Alterações na pele indicam que há distúrbios no tecido cutâneo, mas também sinalizam disfunções internas e que o organismo pode estar em desequilíbrio devido à deficiência nutricional ou sensibilidade a algum ingrediente da dieta, problemas com parasitas ou doença em órgãos internos.

Pele Sensível

Animais de pele sensível apresentam sensibilidade maior do que o normal frente a algum fator externo, podendo manifestar reações alérgicas de variados graus.

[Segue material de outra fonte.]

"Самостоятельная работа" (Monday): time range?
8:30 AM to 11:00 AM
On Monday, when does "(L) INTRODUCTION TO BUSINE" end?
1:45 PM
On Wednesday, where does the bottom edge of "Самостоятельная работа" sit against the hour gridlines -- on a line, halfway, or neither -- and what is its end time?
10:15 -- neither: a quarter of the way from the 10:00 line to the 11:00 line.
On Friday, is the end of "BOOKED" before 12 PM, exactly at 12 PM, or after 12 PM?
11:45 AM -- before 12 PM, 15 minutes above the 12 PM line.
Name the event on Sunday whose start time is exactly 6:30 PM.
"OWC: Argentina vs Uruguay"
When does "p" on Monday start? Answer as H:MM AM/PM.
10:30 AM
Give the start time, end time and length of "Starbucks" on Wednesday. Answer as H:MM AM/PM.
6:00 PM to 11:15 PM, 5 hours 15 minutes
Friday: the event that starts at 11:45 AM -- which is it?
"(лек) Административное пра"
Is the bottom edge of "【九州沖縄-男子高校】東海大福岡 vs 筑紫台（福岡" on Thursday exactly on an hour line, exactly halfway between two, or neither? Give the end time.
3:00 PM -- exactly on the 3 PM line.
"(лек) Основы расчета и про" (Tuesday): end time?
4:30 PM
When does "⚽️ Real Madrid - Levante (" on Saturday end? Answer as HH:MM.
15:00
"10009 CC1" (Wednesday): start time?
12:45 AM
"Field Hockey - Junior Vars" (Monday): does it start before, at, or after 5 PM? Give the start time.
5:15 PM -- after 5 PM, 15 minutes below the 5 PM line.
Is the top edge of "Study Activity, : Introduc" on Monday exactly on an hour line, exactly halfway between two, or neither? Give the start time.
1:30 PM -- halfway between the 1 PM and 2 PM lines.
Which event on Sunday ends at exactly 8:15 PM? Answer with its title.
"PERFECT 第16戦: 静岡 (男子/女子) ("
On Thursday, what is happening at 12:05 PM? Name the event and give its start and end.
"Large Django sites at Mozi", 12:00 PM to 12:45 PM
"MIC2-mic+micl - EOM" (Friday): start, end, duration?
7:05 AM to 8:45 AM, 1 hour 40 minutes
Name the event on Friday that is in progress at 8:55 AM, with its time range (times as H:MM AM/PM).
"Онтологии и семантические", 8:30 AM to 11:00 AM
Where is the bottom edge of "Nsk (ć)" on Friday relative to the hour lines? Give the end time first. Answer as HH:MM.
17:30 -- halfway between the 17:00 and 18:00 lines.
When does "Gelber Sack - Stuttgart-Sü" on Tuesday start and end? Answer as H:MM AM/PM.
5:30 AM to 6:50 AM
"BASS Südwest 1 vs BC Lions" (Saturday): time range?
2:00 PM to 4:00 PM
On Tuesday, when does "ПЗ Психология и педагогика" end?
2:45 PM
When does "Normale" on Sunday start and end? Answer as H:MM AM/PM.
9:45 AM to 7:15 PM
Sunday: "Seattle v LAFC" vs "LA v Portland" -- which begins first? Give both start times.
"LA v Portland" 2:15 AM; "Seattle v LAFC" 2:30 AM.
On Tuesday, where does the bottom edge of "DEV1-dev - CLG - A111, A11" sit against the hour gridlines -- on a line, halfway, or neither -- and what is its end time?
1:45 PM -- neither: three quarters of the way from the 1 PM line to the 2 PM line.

As alergias em pele são reações de hipersensibilidade cutânea, ou seja, respostas exageradas do sistema imunológico a algum estímulo do ambiente, denominado alérgeno, resultando em desequilíbrio e transtorno na fisiologia da pele.

O sistema imunológico é o sistema de defesa do organismo, que tem como uma das funções o reconhecimento e eliminação de potenciais corpos estranhos ou antígenos. A resposta imunológica acionada para proteger o corpo contra o antígeno invasor desencadeia uma série de reações químicas e biológicas, que incluem respostas celulares para destruição do invasor e a produção de anticorpos específicos, originando células de memória que reconhecerão o antígeno num futuro contato.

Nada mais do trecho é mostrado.